====== Data under study ======
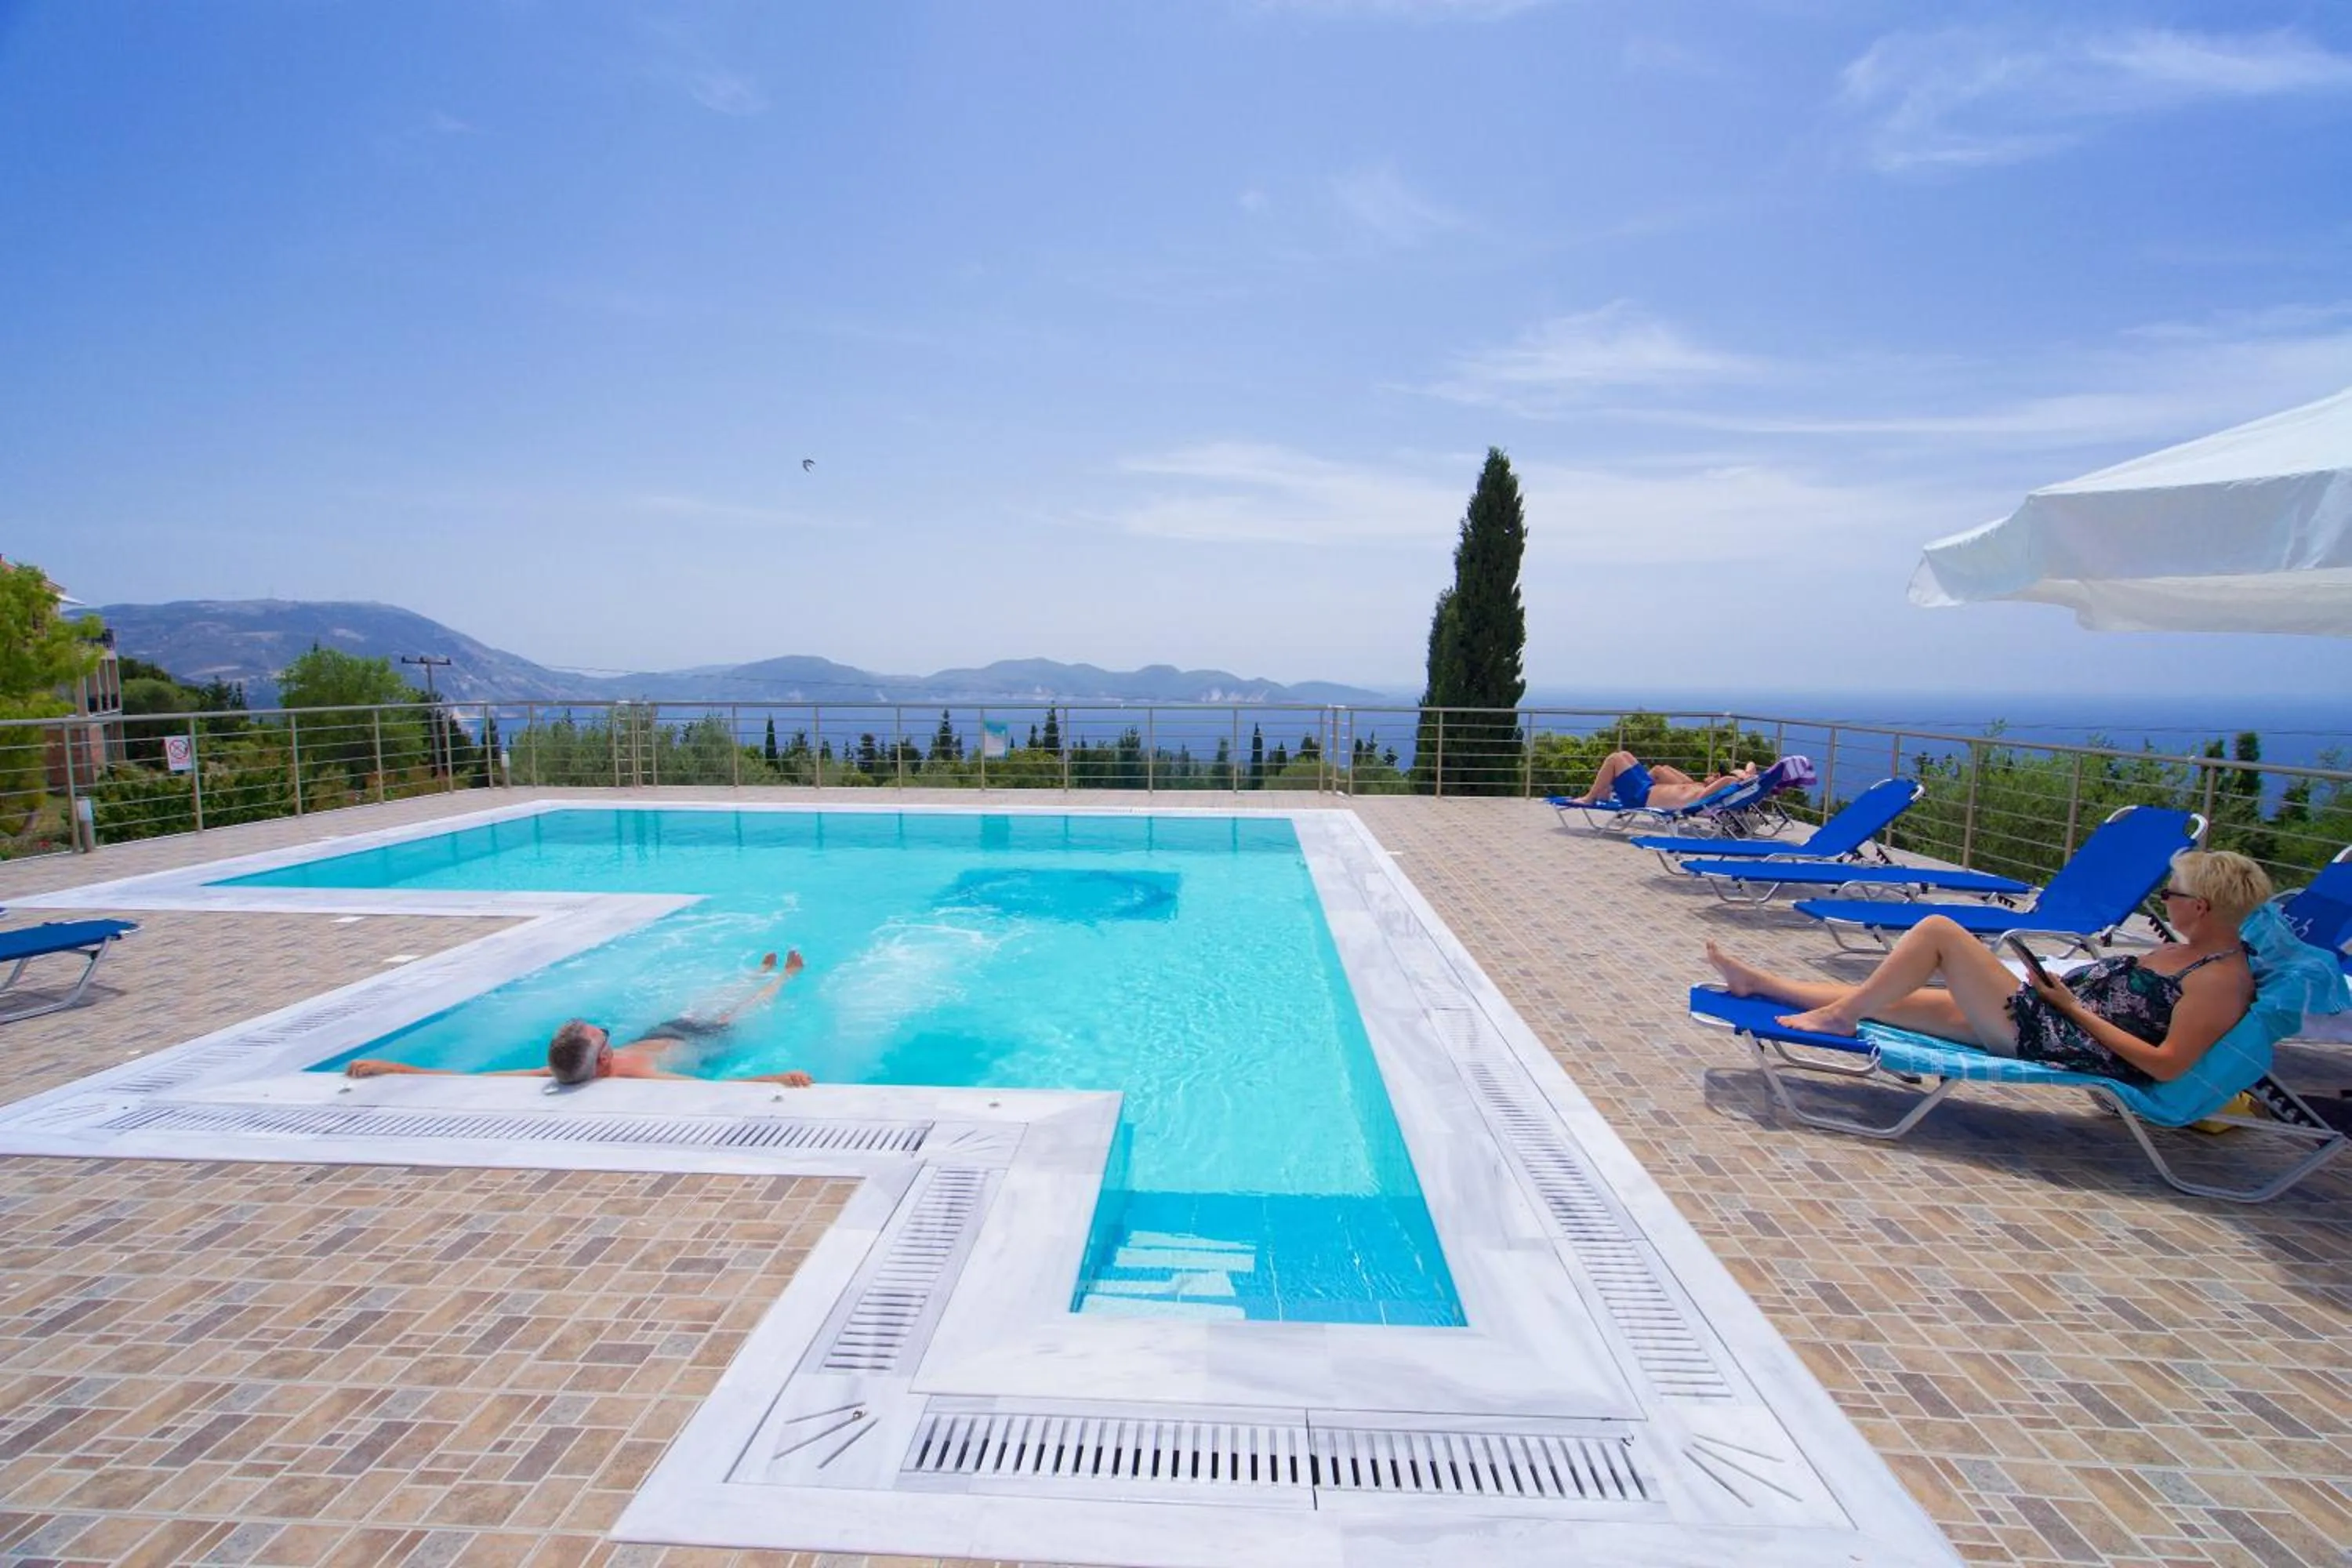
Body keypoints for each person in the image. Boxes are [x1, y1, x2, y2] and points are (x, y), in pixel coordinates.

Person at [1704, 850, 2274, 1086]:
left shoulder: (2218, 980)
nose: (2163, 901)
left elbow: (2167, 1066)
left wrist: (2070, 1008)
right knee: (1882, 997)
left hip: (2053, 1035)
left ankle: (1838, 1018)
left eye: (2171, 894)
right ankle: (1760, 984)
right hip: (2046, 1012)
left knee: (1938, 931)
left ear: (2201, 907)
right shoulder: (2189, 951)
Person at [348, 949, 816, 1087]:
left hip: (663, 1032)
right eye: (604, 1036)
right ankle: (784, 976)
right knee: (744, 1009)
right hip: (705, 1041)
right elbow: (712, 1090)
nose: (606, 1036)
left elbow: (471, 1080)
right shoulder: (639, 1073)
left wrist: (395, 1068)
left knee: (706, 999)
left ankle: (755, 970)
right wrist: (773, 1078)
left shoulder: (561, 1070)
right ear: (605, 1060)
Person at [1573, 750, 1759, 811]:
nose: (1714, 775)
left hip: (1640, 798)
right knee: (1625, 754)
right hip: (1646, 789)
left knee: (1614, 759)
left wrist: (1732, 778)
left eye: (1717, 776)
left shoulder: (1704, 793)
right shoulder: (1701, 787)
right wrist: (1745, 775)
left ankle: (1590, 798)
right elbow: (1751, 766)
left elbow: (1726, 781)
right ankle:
======
→ **Problem to work on**:
Reply with the number of lines in the data above that contain "elbow", and with nothing else.

→ **Solution**:
5